* REQUIRED WORK *
Locate every line in the records that contains the string "Theft" and copy each of those lines in full.

SUPPLIED INFORMATION START

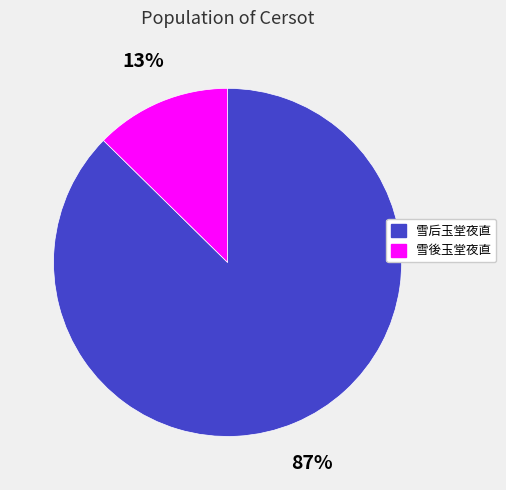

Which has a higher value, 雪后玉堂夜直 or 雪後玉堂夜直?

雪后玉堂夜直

SUPPLIED INFORMATION END
SUPPLIED INFORMATION START

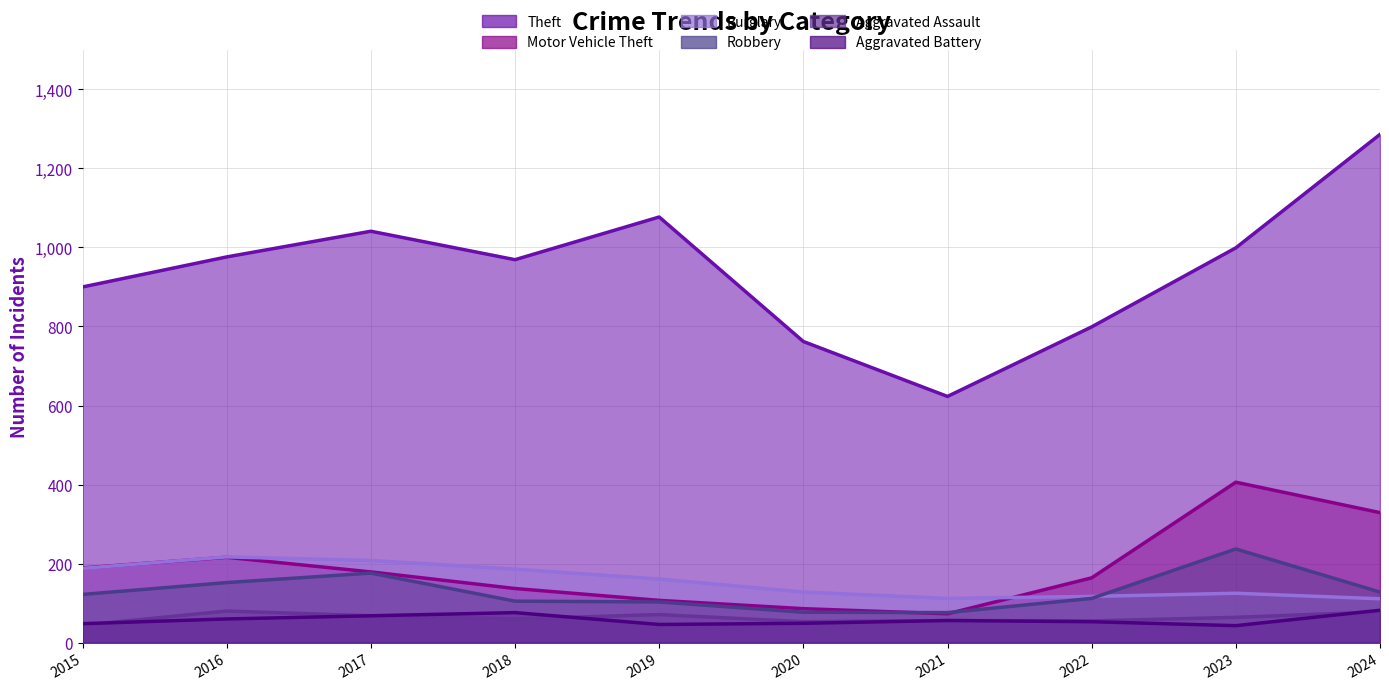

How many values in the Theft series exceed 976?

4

SUPPLIED INFORMATION END
SUPPLIED INFORMATION START

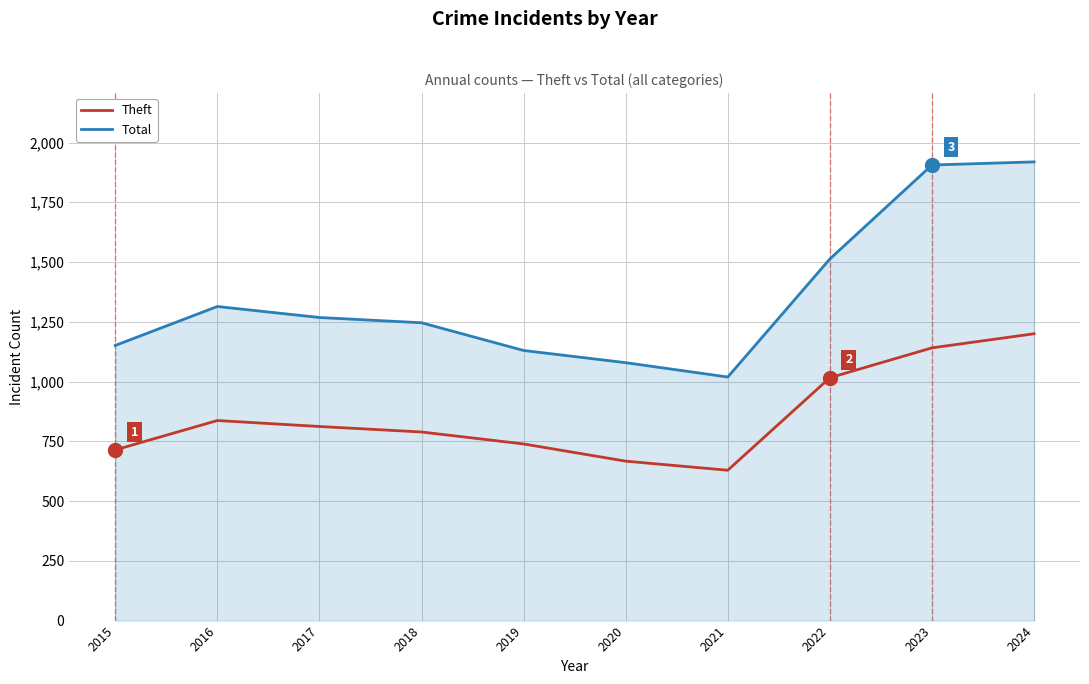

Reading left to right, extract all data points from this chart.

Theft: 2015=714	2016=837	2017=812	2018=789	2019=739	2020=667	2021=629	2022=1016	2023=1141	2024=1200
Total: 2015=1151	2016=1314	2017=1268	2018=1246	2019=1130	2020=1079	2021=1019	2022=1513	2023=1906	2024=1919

SUPPLIED INFORMATION END

* EXERCISE RESULT *
How many values in the Theft series exceed 976?
Theft: 2015=714	2016=837	2017=812	2018=789	2019=739	2020=667	2021=629	2022=1016	2023=1141	2024=1200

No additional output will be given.